Assignment –
Whenever a line in the data holds the string "expression", pull that line out.

++++++++

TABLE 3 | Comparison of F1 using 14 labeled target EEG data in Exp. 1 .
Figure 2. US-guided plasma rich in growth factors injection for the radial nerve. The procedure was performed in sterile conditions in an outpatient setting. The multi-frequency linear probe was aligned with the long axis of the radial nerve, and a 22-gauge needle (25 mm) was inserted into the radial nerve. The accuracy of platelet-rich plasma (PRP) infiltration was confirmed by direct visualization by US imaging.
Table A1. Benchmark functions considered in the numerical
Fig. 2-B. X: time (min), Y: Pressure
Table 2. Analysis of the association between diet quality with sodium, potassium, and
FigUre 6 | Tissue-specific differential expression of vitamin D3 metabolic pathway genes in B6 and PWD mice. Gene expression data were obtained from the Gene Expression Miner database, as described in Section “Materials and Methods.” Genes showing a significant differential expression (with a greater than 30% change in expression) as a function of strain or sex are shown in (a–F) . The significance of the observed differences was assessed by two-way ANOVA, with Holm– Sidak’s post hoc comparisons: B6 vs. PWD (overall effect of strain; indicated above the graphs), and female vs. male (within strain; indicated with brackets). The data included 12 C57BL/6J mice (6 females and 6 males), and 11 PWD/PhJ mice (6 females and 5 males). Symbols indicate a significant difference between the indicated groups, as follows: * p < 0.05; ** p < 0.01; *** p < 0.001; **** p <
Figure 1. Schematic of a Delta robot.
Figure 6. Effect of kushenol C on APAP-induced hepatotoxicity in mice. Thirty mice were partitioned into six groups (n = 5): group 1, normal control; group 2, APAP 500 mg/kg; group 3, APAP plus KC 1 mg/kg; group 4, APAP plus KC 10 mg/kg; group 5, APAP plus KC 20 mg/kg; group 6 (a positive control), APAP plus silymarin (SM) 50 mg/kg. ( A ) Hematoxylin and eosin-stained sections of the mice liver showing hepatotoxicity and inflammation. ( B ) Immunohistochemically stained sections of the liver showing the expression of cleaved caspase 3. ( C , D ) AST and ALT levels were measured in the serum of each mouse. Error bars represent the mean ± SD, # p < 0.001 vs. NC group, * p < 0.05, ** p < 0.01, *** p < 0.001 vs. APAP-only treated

++++++++

Task solution –
FigUre 6 | Tissue-specific differential expression of vitamin D3 metabolic pathway genes in B6 and PWD mice. Gene expression data were obtained from the Gene Expression Miner database, as described in Section “Materials and Methods.” Genes showing a significant differential expression (with a greater than 30% change in expression) as a function of strain or sex are shown in (a–F) . The significance of the observed differences was assessed by two-way ANOVA, with Holm– Sidak’s post hoc comparisons: B6 vs. PWD (overall effect of strain; indicated above the graphs), and female vs. male (within strain; indicated with brackets). The data included 12 C57BL/6J mice (6 females and 6 males), and 11 PWD/PhJ mice (6 females and 5 males). Symbols indicate a significant difference between the indicated groups, as follows: * p < 0.05; ** p < 0.01; *** p < 0.001; **** p <
Figure 6. Effect of kushenol C on APAP-induced hepatotoxicity in mice. Thirty mice were partitioned into six groups (n = 5): group 1, normal control; group 2, APAP 500 mg/kg; group 3, APAP plus KC 1 mg/kg; group 4, APAP plus KC 10 mg/kg; group 5, APAP plus KC 20 mg/kg; group 6 (a positive control), APAP plus silymarin (SM) 50 mg/kg. ( A ) Hematoxylin and eosin-stained sections of the mice liver showing hepatotoxicity and inflammation. ( B ) Immunohistochemically stained sections of the liver showing the expression of cleaved caspase 3. ( C , D ) AST and ALT levels were measured in the serum of each mouse. Error bars represent the mean ± SD, # p < 0.001 vs. NC group, * p < 0.05, ** p < 0.01, *** p < 0.001 vs. APAP-only treated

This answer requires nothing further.